Eliza Benedict and her family have just moved to the DC suburbs after six years in London when she receives a letter from Walter Bowman, the man who kidnapped her, held her captive for 40 days, and raped her when she was a 15-year-old known as Elizabeth Lerner. Bowman, who is soon to be executed for a murder that occurred while he was holding Elizabeth, wants to talk to Eliza. Understandably, Eliza, who has spent years trying to stay out of the spotlight, is at first resistant. But over time Walter and a rather strange anti-death penalty activist named Barbara LaFortuny wear her down. Believing Walter is going to confess to other unsolved murders, Eliza agrees to meet with him. Meanwhile, Walter has a plan to get Eliza to recant the testimony that helped convict him. As these events progress, Lippman fills in the back story, providing details of Eliza and Walter's early lives and the crime that linked them.

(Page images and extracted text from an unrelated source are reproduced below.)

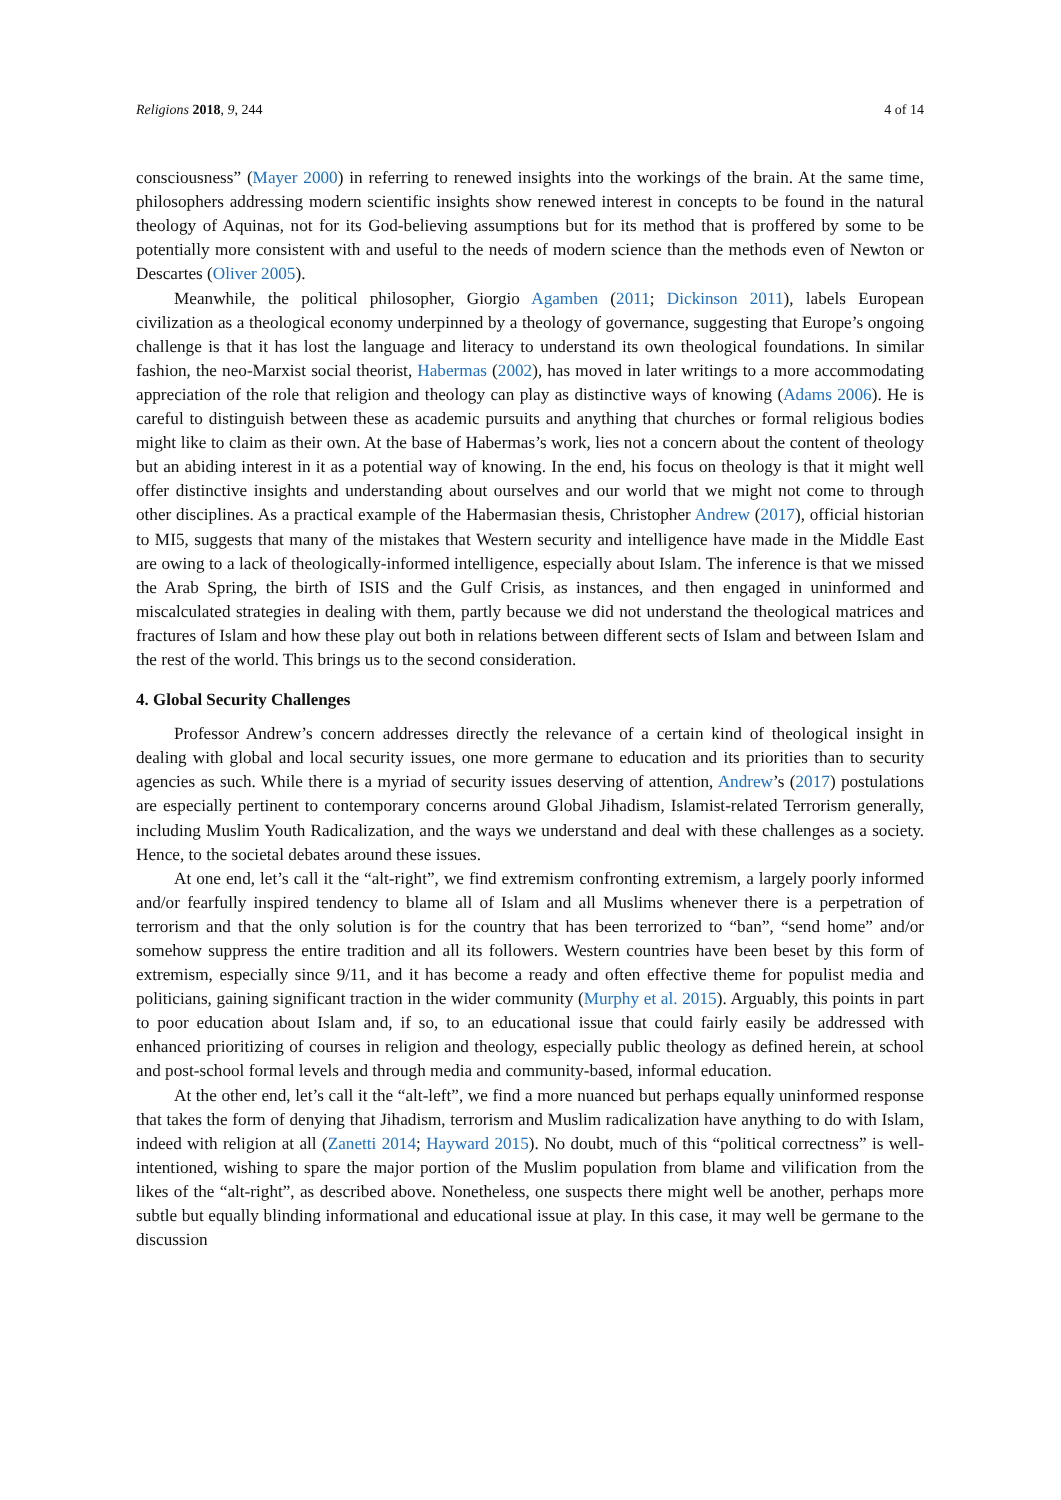Religions 2018, 9, 244 4 of 14
consciousness” (Mayer 2000) in referring to renewed insights into the workings of the brain. At the same time, philosophers addressing modern scientific insights show renewed interest in concepts to be found in the natural theology of Aquinas, not for its God-believing assumptions but for its method that is proffered by some to be potentially more consistent with and useful to the needs of modern science than the methods even of Newton or Descartes (Oliver 2005).
Meanwhile, the political philosopher, Giorgio Agamben (2011; Dickinson 2011), labels European civilization as a theological economy underpinned by a theology of governance, suggesting that Europe’s ongoing challenge is that it has lost the language and literacy to understand its own theological foundations. In similar fashion, the neo-Marxist social theorist, Habermas (2002), has moved in later writings to a more accommodating appreciation of the role that religion and theology can play as distinctive ways of knowing (Adams 2006). He is careful to distinguish between these as academic pursuits and anything that churches or formal religious bodies might like to claim as their own. At the base of Habermas’s work, lies not a concern about the content of theology but an abiding interest in it as a potential way of knowing. In the end, his focus on theology is that it might well offer distinctive insights and understanding about ourselves and our world that we might not come to through other disciplines. As a practical example of the Habermasian thesis, Christopher Andrew (2017), official historian to MI5, suggests that many of the mistakes that Western security and intelligence have made in the Middle East are owing to a lack of theologically-informed intelligence, especially about Islam. The inference is that we missed the Arab Spring, the birth of ISIS and the Gulf Crisis, as instances, and then engaged in uninformed and miscalculated strategies in dealing with them, partly because we did not understand the theological matrices and fractures of Islam and how these play out both in relations between different sects of Islam and between Islam and the rest of the world. This brings us to the second consideration.
4. Global Security Challenges
Professor Andrew’s concern addresses directly the relevance of a certain kind of theological insight in dealing with global and local security issues, one more germane to education and its priorities than to security agencies as such. While there is a myriad of security issues deserving of attention, Andrew’s (2017) postulations are especially pertinent to contemporary concerns around Global Jihadism, Islamist-related Terrorism generally, including Muslim Youth Radicalization, and the ways we understand and deal with these challenges as a society. Hence, to the societal debates around these issues.
At one end, let’s call it the “alt-right”, we find extremism confronting extremism, a largely poorly informed and/or fearfully inspired tendency to blame all of Islam and all Muslims whenever there is a perpetration of terrorism and that the only solution is for the country that has been terrorized to “ban”, “send home” and/or somehow suppress the entire tradition and all its followers. Western countries have been beset by this form of extremism, especially since 9/11, and it has become a ready and often effective theme for populist media and politicians, gaining significant traction in the wider community (Murphy et al. 2015). Arguably, this points in part to poor education about Islam and, if so, to an educational issue that could fairly easily be addressed with enhanced prioritizing of courses in religion and theology, especially public theology as defined herein, at school and post-school formal levels and through media and community-based, informal education.
At the other end, let’s call it the “alt-left”, we find a more nuanced but perhaps equally uninformed response that takes the form of denying that Jihadism, terrorism and Muslim radicalization have anything to do with Islam, indeed with religion at all (Zanetti 2014; Hayward 2015). No doubt, much of this “political correctness” is well-intentioned, wishing to spare the major portion of the Muslim population from blame and vilification from the likes of the “alt-right”, as described above. Nonetheless, one suspects there might well be another, perhaps more subtle but equally blinding informational and educational issue at play. In this case, it may well be germane to the discussion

While this book is certainly not the most nerve-wracking thriller I've ever read, it is an interesting look into one criminal's mind and the impact of crime on victims and their families.
She imagined her body covered with little Post-its, each one marking a specific area of decline--the creaking knee, the popping hip, the stiffening shoulder. She pictured a suit of Post-its, sharp yellow edges riffling in the breeze, at once stiff and pliant. She would like such a suit, an outfit that would announce her edges to the world.
She was appalled that Iso was one of those popular girls who derived power by excluding others. But, still--was this grounds for suspension? Children needed a little grit in their lives, environments that fell somewhere between velvet-lined egg crates and Lord of the Flies.